▸ TASK OBJECTIVE
The output is the lines below from the one with "385: 12000000 -> 9777000" through the one with "880: 20000000 -> 23951000", both included, printed exactly and with no other line.

▸ STUDY MATERIAL
-- Opening Marker --

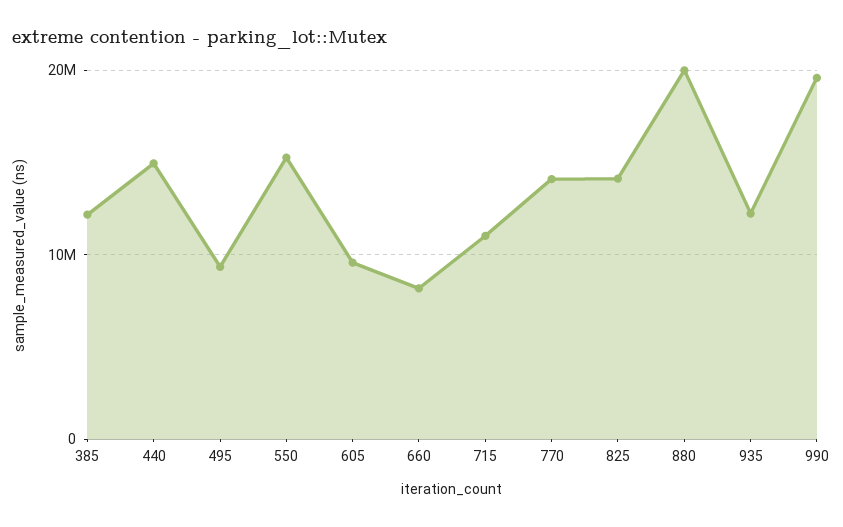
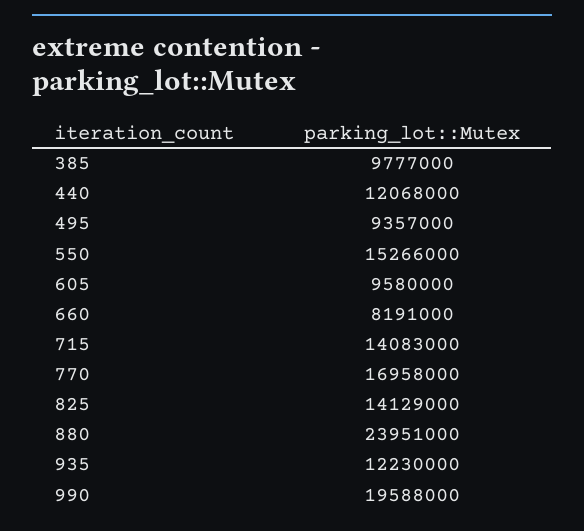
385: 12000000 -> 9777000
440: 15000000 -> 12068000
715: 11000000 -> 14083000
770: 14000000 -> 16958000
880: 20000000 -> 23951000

-- Closing Marker --
-- Opening Marker --

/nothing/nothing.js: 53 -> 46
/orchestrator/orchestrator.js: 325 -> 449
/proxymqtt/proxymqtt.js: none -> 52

-- Closing Marker --

▸ ANSWER BELOW
385: 12000000 -> 9777000
440: 15000000 -> 12068000
715: 11000000 -> 14083000
770: 14000000 -> 16958000
880: 20000000 -> 23951000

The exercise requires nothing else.